Wrong speel checker (POLISH and RUSSIAN and ENGLISH + ALL LANGUAGE) Problem still not solved

nnina084 · September 25, 2020, 5:21pm

The problem with detecting capital letters after the dot, etc.
It does not detect missing spaces after the DOT.
Detection issue with duplicate spaces.

The problem has been around for a long, long time. I reported this issue, it was supposed to be solved but still unresolved.

https://i.postimg.cc/PqzZpRdT/Screen-Shot-09-25-20-at-07-16-PM.jpg

nnina084 · September 25, 2020, 5:32pm

https://i.postimg.cc/6Txwszg1/Screen-Shot-09-25-20-at-07-31-PM.jpg

Ruud_Baars · September 27, 2020, 10:06am

This is not really an easy problem, since all kinds of correct word groups contain a full stop, like URLs, abbreviations etc.

Could you post a text as text, not as screenshot, or even better: both?

nnina084 · September 27, 2020, 1:34pm

Mini example:

Text:

Hey how.are you.

It does not detect an error

I have 10,000,000 such errors in the text and I don’t know how to correct it.

Jan_Schreiber · September 27, 2020, 8:56pm

Maybe you can use a regular expression, e. g. \w\.\w

Ruud_Baars · September 28, 2020, 6:08am

Unfortunately, how.are could easily be a file name. So if we would report this, every filename would cause a report.

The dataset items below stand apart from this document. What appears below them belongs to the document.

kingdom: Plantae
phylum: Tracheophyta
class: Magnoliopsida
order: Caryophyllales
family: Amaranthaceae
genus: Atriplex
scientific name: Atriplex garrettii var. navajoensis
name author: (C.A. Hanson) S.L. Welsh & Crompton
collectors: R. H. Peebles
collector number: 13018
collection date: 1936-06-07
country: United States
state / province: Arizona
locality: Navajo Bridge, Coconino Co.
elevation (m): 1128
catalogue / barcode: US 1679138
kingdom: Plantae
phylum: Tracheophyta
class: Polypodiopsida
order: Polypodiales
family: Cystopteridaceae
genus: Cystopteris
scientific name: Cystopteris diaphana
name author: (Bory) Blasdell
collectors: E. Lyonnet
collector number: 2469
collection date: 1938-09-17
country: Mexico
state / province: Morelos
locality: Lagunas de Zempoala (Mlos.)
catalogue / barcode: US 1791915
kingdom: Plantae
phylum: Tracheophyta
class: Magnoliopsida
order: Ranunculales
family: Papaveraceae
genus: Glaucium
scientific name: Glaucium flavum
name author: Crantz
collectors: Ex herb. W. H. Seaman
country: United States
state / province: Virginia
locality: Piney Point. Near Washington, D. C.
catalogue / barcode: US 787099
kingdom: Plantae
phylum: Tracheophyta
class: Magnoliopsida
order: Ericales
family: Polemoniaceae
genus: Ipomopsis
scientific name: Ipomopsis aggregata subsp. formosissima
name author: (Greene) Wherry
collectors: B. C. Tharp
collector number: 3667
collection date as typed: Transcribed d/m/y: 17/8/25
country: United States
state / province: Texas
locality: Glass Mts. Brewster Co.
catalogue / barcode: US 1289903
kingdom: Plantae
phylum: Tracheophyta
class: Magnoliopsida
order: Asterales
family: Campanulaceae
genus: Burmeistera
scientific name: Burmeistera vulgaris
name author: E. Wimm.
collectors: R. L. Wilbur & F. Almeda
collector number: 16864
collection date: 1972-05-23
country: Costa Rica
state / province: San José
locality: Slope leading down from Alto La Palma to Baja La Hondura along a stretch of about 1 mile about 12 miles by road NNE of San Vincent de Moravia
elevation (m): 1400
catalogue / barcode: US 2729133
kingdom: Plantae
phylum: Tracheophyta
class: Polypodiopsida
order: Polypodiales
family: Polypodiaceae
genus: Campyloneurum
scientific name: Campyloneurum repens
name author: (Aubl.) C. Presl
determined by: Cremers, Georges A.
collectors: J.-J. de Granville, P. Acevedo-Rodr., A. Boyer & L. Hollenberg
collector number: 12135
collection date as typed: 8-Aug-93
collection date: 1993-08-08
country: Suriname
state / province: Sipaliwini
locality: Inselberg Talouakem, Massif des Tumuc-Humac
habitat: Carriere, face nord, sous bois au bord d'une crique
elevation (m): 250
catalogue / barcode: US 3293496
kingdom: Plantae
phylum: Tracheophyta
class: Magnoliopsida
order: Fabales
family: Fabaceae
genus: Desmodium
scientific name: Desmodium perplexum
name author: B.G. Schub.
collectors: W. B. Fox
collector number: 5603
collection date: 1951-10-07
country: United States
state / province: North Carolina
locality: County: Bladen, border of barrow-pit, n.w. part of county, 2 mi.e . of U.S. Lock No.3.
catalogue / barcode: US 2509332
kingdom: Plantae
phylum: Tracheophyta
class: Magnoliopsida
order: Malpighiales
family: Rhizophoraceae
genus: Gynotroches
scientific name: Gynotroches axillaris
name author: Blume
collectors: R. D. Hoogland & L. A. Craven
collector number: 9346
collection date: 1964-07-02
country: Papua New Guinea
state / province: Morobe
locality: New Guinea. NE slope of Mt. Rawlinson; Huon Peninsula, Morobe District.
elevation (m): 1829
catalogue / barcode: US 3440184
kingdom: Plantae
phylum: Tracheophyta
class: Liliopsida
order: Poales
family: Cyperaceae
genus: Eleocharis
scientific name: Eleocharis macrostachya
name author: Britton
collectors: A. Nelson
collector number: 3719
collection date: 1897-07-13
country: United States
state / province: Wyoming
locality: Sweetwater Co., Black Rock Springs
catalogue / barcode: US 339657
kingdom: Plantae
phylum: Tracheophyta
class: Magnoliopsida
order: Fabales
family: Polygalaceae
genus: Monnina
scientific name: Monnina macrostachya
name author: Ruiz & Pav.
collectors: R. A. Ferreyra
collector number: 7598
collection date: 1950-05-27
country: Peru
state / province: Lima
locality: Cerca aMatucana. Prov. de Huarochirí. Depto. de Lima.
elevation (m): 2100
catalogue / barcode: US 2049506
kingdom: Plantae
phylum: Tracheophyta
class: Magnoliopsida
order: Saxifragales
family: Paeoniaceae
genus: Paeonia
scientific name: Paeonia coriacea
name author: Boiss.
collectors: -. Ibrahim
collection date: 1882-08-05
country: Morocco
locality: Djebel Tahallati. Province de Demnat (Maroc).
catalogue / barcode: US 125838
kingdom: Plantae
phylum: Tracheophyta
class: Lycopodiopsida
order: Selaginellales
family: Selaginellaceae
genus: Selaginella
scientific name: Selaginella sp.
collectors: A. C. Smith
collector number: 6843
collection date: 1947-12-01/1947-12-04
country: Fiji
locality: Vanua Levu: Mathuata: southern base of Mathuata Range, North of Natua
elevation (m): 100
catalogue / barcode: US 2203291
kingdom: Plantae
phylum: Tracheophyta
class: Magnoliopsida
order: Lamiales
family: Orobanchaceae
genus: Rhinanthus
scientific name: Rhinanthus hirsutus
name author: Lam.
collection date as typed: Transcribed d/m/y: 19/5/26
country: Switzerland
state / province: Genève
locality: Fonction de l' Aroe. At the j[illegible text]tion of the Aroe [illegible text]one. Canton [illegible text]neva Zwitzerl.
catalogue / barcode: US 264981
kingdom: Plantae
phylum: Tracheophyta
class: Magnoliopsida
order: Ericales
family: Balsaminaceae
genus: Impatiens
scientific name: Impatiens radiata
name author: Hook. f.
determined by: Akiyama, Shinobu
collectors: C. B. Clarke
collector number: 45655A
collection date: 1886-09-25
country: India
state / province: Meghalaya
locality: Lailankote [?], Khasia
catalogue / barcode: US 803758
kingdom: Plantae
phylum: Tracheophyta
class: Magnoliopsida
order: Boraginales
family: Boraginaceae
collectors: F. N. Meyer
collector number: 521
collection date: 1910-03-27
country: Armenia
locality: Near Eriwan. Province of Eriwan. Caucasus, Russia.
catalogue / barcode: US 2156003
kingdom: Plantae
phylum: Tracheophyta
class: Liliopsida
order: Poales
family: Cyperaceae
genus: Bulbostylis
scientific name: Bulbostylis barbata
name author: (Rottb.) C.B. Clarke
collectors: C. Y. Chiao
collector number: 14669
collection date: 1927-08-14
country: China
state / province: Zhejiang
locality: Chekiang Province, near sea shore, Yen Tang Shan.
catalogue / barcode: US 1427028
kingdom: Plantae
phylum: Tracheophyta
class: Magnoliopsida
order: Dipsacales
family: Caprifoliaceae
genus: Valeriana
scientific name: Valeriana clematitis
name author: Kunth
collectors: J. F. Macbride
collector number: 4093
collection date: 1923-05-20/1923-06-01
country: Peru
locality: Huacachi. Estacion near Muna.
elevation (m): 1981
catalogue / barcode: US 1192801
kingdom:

Ruud_Baars · September 28, 2020, 6:11am

I think it would be possible to report this kind of error between very common words. Common file extensions could be excluded, ad well as strings having this multiple times (URLs)
I think it is almost language independent as well.

I just made a test rule for Dutch, and will see what it does in the nightly test. If successful, I will post that rule for other languages.

Ruud_Baars · September 28, 2020, 6:54am

You could try search and replace. It looks like you are editing text from OCR, am I right?
Doing some changes in a text editor is sometimes very helpful then.
There are some good command line tools as well, especially for Linux. And some Windows editors can use macro’s to special search and replace.
But still… I built a test rule for Dutch, which will be tested in tonight’s run.

nnina084 · September 28, 2020, 7:10am

There are many more problems in the text, but LT does not detect it! For example, too many spaces so reduce only standard 1 space, an uppercase letter should be proposed after the dot, and so on.
Besides, I use the best and fastest editor in the world for huge text files EmEditor, and I don’t know how to integrate language checking with Emurasoft EmEditor. These are writing errors (human), not any OCR.

Ruud_Baars · September 28, 2020, 10:15am

Multiple spaces is very easy to replace with single. Just globally replace 2 spaces by one, snd repeat that until no space is found.
LT has, like all tools, some limitations.

nnina084 · September 28, 2020, 10:31am

The problem is that you have to distinguish the spaces from the required tabs (regex: \t). For example, the book form.

Ruud_Baars · September 28, 2020, 11:00am

A good editor does that. Kate of KDE in Linux and Notepad++ on Windows e.g.

Yakov · September 28, 2020, 12:52pm

The general rule for all languages can detect a missing space after a dot if the next character is a capital letter.

nnina084 · September 28, 2020, 4:31pm

H. This is not good correction LT, other correctors can detect it e.g.*

[Automatically fixed errors (1)]

This list shows the automatically corrected errors.

To zdanie nie zaczyna się wielką literą

Hej. ja będę.

nnina084 · October 2, 2020, 8:45pm

Девятая аудитория располагалась на третьем этаже главного корпуса, но была маленькой и неуютной.

Or example:

Все способы имеют свои преимущества и недостатки. Например, световое зонирование не даст полного ощущения деления комнаты на зоны, так что данный способ используют, как правило, в сочетании с другими. А слишком много перегородок, наоборот, приведет к чрезмерному дроблению пространства, в итоге - комната будет выглядеть слишком маленькой и неуютной. Так что при выборе того или иного способа необходимо учитывать эти нюансы.

https://www.8marta.ru/articles/zonirovanie-komnatnogo-prostranstva-s-pomoschyu-mebeli.htm
How to fix problem?

gabix · October 3, 2020, 6:20am

And what is the problem? The phrases with the word in bold are correct.

Ruud_Baars · October 3, 2020, 7:01am

Please check this Github issue: #3655

Yakov · November 28, 2020, 9:37am

New rule added for the Russian language.

Yakov · November 28, 2020, 9:40am

The rule for this case is switched to picky mode, and disabled by default for online checking form.